How should Part 3 change? Gordon MacLaren
Gordon McLaren, partner, Wyatt MacLaren
As someone with almost 20 years’ experience of teaching management, practice and law to architecture students and as an RIBA 3 course leader for over 500 registered architects, I am distressed by the current situation, in which RIBA intransigence risks bringing the profession into disrepute. Nevertheless I am hopeful that incoming president Ruth Reed or, failing her, the ARB, will move to rectify the present system.
The situation is inevitably made worse by the recession and the vested interest that RIBA members have in maintaining an unfair barrier to entry to the profession against those who might compete against them; but the core issue is the RIBA’s lack of integrity and competence.
The institute seems to have validated a regional RIBA 3 course of its own that does not meet the joint ARB/RIBA prescription. It has also failed to recognise its own RIBA 1 and RIBA 2 awards to non-EU students, who are prevented by the RIBA’s prescription alone (and not
in any way by the ARB) from studying RIBA 3 under rules recently reconfirmed by David Gloster, RIBA’s director of education. At the same time he confirmed that studying RIBA 2 without RIBA 1 was not prohibited by the institute.

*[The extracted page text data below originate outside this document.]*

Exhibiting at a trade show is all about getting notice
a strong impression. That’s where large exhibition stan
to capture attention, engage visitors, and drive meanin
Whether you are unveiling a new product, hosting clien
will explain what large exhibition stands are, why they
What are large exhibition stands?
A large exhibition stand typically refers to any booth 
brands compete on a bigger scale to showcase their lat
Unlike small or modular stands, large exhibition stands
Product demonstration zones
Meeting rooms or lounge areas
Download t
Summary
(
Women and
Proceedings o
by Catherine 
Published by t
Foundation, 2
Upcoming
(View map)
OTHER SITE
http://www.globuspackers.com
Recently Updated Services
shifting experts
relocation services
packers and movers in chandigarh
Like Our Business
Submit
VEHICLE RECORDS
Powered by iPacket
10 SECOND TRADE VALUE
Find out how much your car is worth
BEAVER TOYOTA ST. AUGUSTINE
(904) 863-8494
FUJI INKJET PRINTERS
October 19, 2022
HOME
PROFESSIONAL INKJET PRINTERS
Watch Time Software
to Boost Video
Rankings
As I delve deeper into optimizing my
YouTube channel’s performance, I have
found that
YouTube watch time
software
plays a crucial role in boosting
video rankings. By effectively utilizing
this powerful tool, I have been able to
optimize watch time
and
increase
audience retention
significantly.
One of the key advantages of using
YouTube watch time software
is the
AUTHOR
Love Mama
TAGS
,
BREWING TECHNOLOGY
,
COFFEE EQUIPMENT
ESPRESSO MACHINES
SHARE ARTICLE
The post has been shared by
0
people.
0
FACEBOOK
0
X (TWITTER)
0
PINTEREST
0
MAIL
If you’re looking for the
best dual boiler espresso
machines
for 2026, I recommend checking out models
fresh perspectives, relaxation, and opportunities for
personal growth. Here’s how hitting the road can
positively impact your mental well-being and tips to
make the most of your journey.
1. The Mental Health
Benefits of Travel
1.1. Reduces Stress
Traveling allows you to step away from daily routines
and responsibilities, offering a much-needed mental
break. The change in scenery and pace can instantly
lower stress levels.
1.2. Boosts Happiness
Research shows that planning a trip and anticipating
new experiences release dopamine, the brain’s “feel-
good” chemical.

The RIBA’s discomfort in front of its regulator, the ARB, is not surprising, since the merry-go-round of cronyism that is the institute’s ‘visiting board’ system has long since failed to assess educational standards. That visiting boards do not define their own samples and completely ignore ‘fails’ is scandalous and makes a mockery of self-regulation. That universities connive in this charade is equally improper. Ofsted should be asked to look at the ‘system’ immediately.